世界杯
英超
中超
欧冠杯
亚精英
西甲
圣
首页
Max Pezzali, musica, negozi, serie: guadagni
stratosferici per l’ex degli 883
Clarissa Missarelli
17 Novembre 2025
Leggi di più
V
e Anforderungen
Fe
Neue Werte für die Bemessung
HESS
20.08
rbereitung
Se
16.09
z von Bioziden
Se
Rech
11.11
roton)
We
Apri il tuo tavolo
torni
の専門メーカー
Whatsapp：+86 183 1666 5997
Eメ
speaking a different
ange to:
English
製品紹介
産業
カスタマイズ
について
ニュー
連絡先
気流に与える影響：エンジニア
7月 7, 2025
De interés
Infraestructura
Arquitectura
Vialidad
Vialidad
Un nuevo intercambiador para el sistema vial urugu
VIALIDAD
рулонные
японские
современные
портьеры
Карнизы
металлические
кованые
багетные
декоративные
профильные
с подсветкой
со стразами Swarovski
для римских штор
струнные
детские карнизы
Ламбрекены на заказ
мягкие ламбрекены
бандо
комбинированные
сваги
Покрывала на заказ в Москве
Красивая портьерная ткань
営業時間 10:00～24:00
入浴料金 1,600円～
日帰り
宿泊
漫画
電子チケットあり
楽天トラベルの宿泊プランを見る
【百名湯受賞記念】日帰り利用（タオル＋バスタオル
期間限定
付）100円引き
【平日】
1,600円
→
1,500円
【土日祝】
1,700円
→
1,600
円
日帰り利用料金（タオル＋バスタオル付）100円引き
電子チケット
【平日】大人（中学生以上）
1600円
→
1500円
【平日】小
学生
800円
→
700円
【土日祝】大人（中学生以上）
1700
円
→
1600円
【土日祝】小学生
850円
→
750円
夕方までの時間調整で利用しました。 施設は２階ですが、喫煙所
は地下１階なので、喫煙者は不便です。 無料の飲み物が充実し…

■ WHAT YOU HAVE TO DO
Please restate the records word for word. Go from the first line to the line with "楽天トラベルの宿泊プランを見る" and include both.

■ ANSWER TO THE PROBLEM
世界杯
英超
中超
欧冠杯
亚精英
西甲
圣
首页
Max Pezzali, musica, negozi, serie: guadagni
stratosferici per l’ex degli 883
Clarissa Missarelli
17 Novembre 2025
Leggi di più
V
e Anforderungen
Fe
Neue Werte für die Bemessung
HESS
20.08
rbereitung
Se
16.09
z von Bioziden
Se
Rech
11.11
roton)
We
Apri il tuo tavolo
torni
の専門メーカー
Whatsapp：+86 183 1666 5997
Eメ
speaking a different
ange to:
English
製品紹介
産業
カスタマイズ
について
ニュー
連絡先
気流に与える影響：エンジニア
7月 7, 2025
De interés
Infraestructura
Arquitectura
Vialidad
Vialidad
Un nuevo intercambiador para el sistema vial urugu
VIALIDAD
рулонные
японские
современные
портьеры
Карнизы
металлические
кованые
багетные
декоративные
профильные
с подсветкой
со стразами Swarovski
для римских штор
струнные
детские карнизы
Ламбрекены на заказ
мягкие ламбрекены
бандо
комбинированные
сваги
Покрывала на заказ в Москве
Красивая портьерная ткань
営業時間 10:00～24:00
入浴料金 1,600円～
日帰り
宿泊
漫画
電子チケットあり
楽天トラベルの宿泊プランを見る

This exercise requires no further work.